Un détenu marocain, s’exprimant depuis sa cellule dans un message audio diffusé par le média Al Omk, affirme que lui et ses compagnons ont été piégés dès leur arrivée en Somalie, puis accusés à tort de liens avec des groupes armés. Son témoignage renforce les doutes exprimés par plusieurs défenseurs des droits humains sur les conditions de jugement et les garanties procédurales accordées aux accusés dans cette région instable.
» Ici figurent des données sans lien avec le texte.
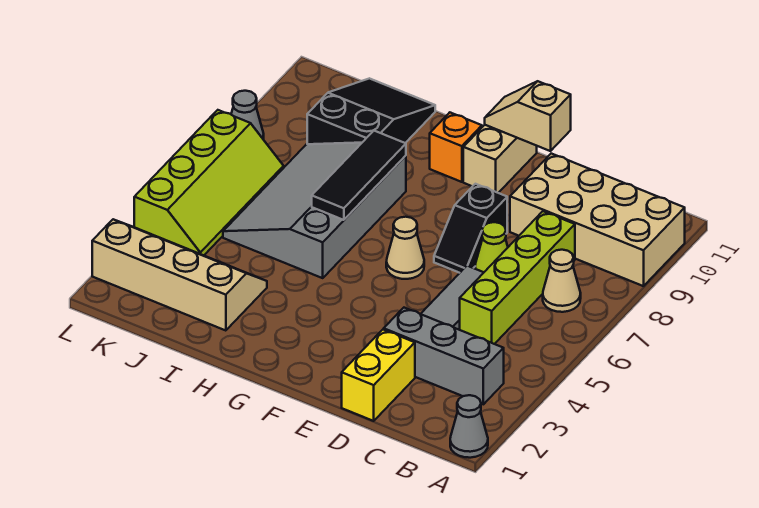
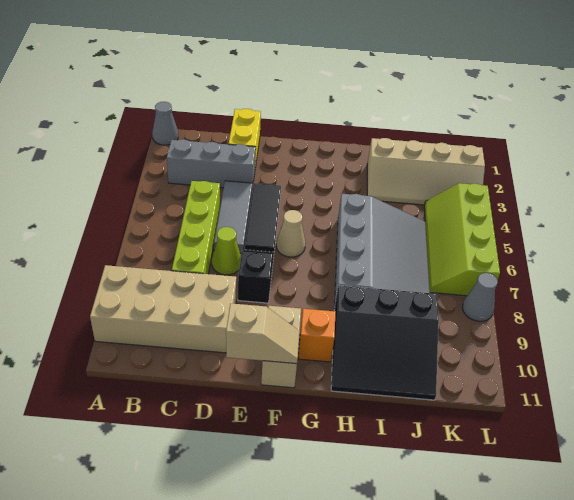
tan 1x1 cone [543,250,581,312] -> none
black 1x3 tile [312,131,406,220] -> black 1x3 tile moved to [245,183,281,252]
black 2x3 slope [307,78,435,144] -> black 3x3 slope [331,285,439,400]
Le cas des six Marocains condamnés se retrouve au cœur d’un flou judiciaire entretenu par des décisions contradictoires. Le 14 mai dernier, le même tribunal militaire de Bosaso annonçait avoir libéré six ex-combattants étrangers de l’EI ayant fait défection – dont certains Marocains – en les remettant au ministère de la Justice régional en vue de leur rapatriement. Mais aucun détail n’a été communiqué sur leur identité ou sur un éventuel lien avec les hommes condamnés en 2024, alimentant l’inquiétude des familles restées sans réponse.
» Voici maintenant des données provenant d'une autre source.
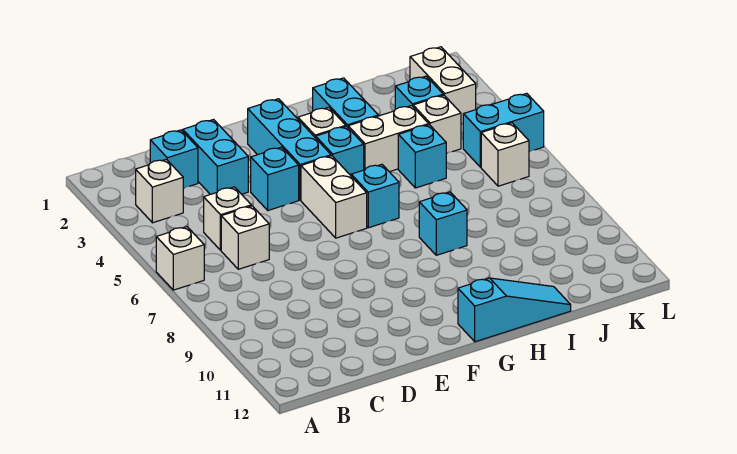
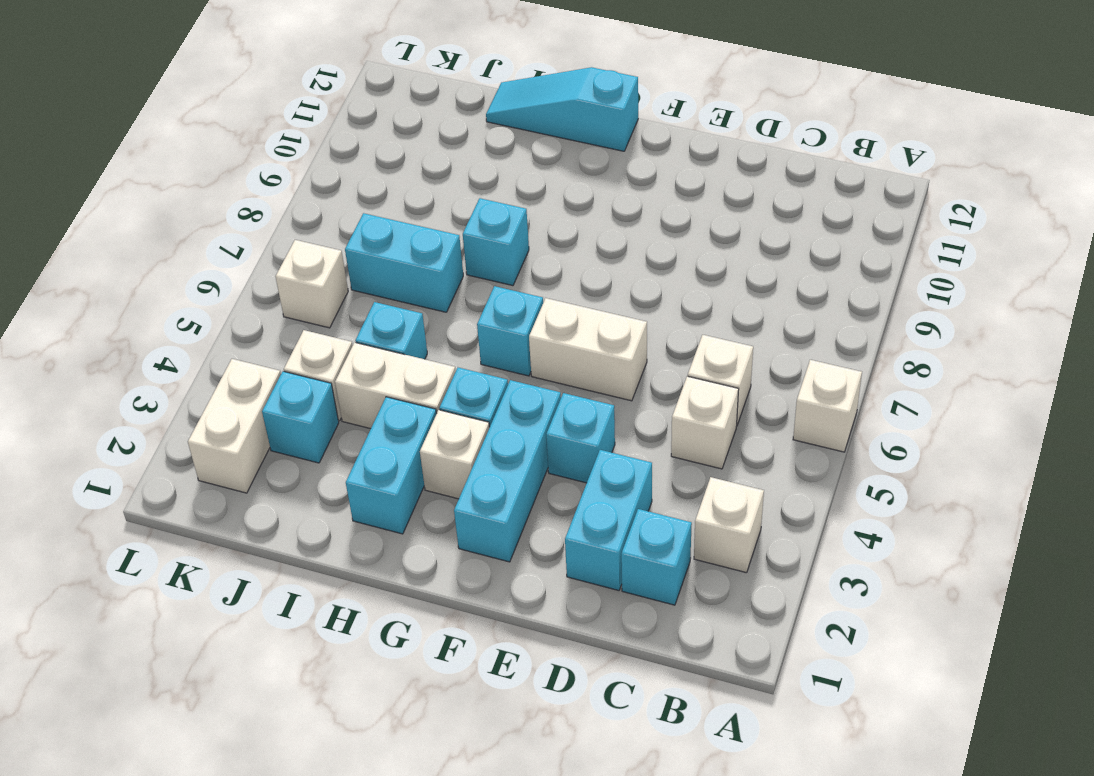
white 1x2 brick [301,156,367,238] -> white 1x2 brick turned to [529,298,647,401]
cyan 1x2 brick [463,93,544,167] -> cyan 1x2 brick moved to [345,213,463,312]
Depuis plusieurs années, les autorités du Puntland intensifient leurs opérations contre les cellules jihadistes actives dans le nord-est de la Somalie. Si des dizaines de procès ont été menés contre des suspects, les observateurs internationaux alertent sur les dérives associées au recours systématique aux juridictions militaires, souvent accusées de manquer d’impartialité et d’empêcher l’accès à une défense effective.


Dans ce contexte, l’absence de réaction officielle de Rabat suscite l’indignation des familles et des organisations de défense des droits humains. Elles craignent que le silence diplomatique ne condamne de facto ces six jeunes hommes à une issue tragique, dans l’anonymat d’une prison étrangère. Une mobilisation publique est désormais espérée pour faire pression sur les autorités marocaines et somaliennes afin d’obtenir le respect des droits des détenus et éviter leur exécution.


«  Nous demandons au gouvernement marocain de prendre ses responsabilités, de défendre ses ressortissants et de les ramener à la maison avant qu’il ne soit trop tard  », conclut le communiqué des familles. Un autre Marocain, arrêté au Puntland en février dernier, fait face aux mêmes accusations.